Hand-Code Your First Website: HTML + CSS Basics
Rich From TapTapKaboom · Multi-hyphenate Artist
A genuinely hands-on beginner HTML/CSS course built around a fun one-page project, though its git-based publishing workflow adds more setup overhead than most beginners need.
This course teaches HTML and CSS from zero by having the student build a single-page fan site for a favorite cartoon character, and that project focus is its biggest strength. Rather than lecturing through a list of tags in the abstract, the instructor frames HTML as "boxes inside boxes," a simple mental model that a true beginner can actually hold onto: every element is a box, boxes contain other boxes or text or nothing, and the browser decides how each box looks based on its tag name. That framing carries through the whole course and makes later concepts, like why an image element has no closing tag or why margin and padding behave the way they do, easier to absorb.

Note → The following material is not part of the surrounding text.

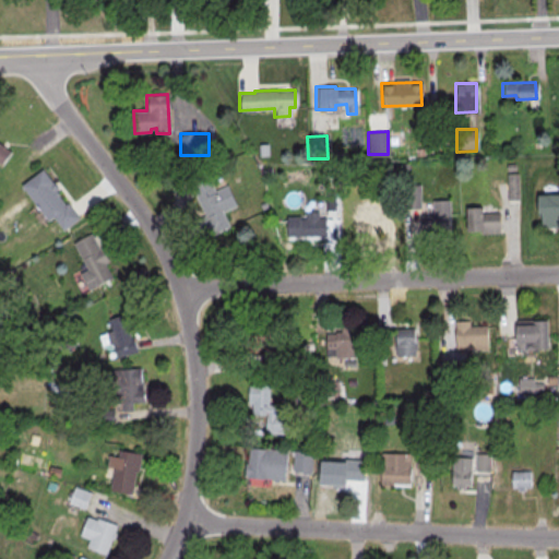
[(0,162),(3,165),(13,151),(0,141),(0,162)]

The arc is logical: install a code editor and browser, learn what HTML is, write some, then do the same for CSS, then apply both to a planned project, then debug it, then optionally get it a real domain. Before any character-specific coding starts, the course inserts a planning lesson built around a hand-drawn "box wireframe," a rough diagram naming each section of the intended page as a box. It is a small addition, but it teaches a habit many beginner courses skip entirely: separating what the page's structure should be from the act of typing tags into an editor.
Tooling choices are a mixed bag
The course leans on Sublime Text and GitHub Desktop, and while both are reasonable choices, the setup adds friction for a true beginner. Creating a GitHub account, learning what a repository and a commit are, and publishing through GitHub Pages is real, transferable knowledge about how professional developers back up and ship code, and the course walks through it patiently with an actual signup and first push. But it is also a lot of extra machinery bolted onto what is meant to be a first taste of HTML and CSS, and a newcomer whose only goal is understanding tags and boxes may find the git workflow more overhead than payoff.
The CSS portion covers real, useful ground: element selectors, class selectors, descendant selectors like targeting a span only inside an h1, and the practice of moving styles out of an inline style block into a separate linked stylesheet so multiple pages can share one set of rules. The course also shows Google Fonts integration and basic box-model properties like max-width, margin auto centering, and padding shorthand. What it does not cover is any modern layout method. There is no mention of flexbox or grid, and the site's only layout technique is a fixed max-width with auto margins, which limits how far a student can go once they want to build anything with multiple columns or a responsive layout.
The debugging lesson is a genuine strength. Instead of treating bugs as a footnote, the instructor works through an actual broken selector, a misplaced period meant to target a class, and explains it as a normal, expected part of coding rather than a sign of failure. It also flags two real beginner traps: case-sensitive file paths on GitHub versus a case-insensitive local file system, and the classic missing dot before a class name.
The bonus lesson on absolute versus relative URLs, delivered through a home-address analogy, closes a gap that trips up a lot of new coders when links and images stop working after a file gets moved into a subfolder. Overall, this is a well-paced, project-driven intro to the basics that succeeds at demystifying code for someone who has never touched it, even if its choice of a full git-based publishing workflow and its lack of any modern CSS layout method mean a student will need a second course fairly soon to go further.
The standout
The box wireframe planning exercise, where the structure of the page is sketched as literal nested boxes before any code is written, gives beginners a concrete way to separate planning from coding instead of guessing at layout as they go.
What you will learn
- How HTML elements, tags, and attributes work using the 'boxes inside boxes' mental model
- Writing and linking an external CSS file with selectors, classes, and descendant combinators
- Using GitHub Desktop to commit code and publish a live site via GitHub Pages
- Reading and editing a page live with Chrome's DevTools element inspector
- Sketching a box wireframe to plan a page's structure before coding it
- Spotting and fixing common beginner bugs like case-sensitive file paths and missing selector periods
Best for: Complete beginners who want to understand what HTML and CSS actually are by building one small, fun project end to end rather than jumping straight into a framework.
Skip it if: Anyone who already knows basic tags and selectors, or who wants modern layout techniques like flexbox and grid and responsive design.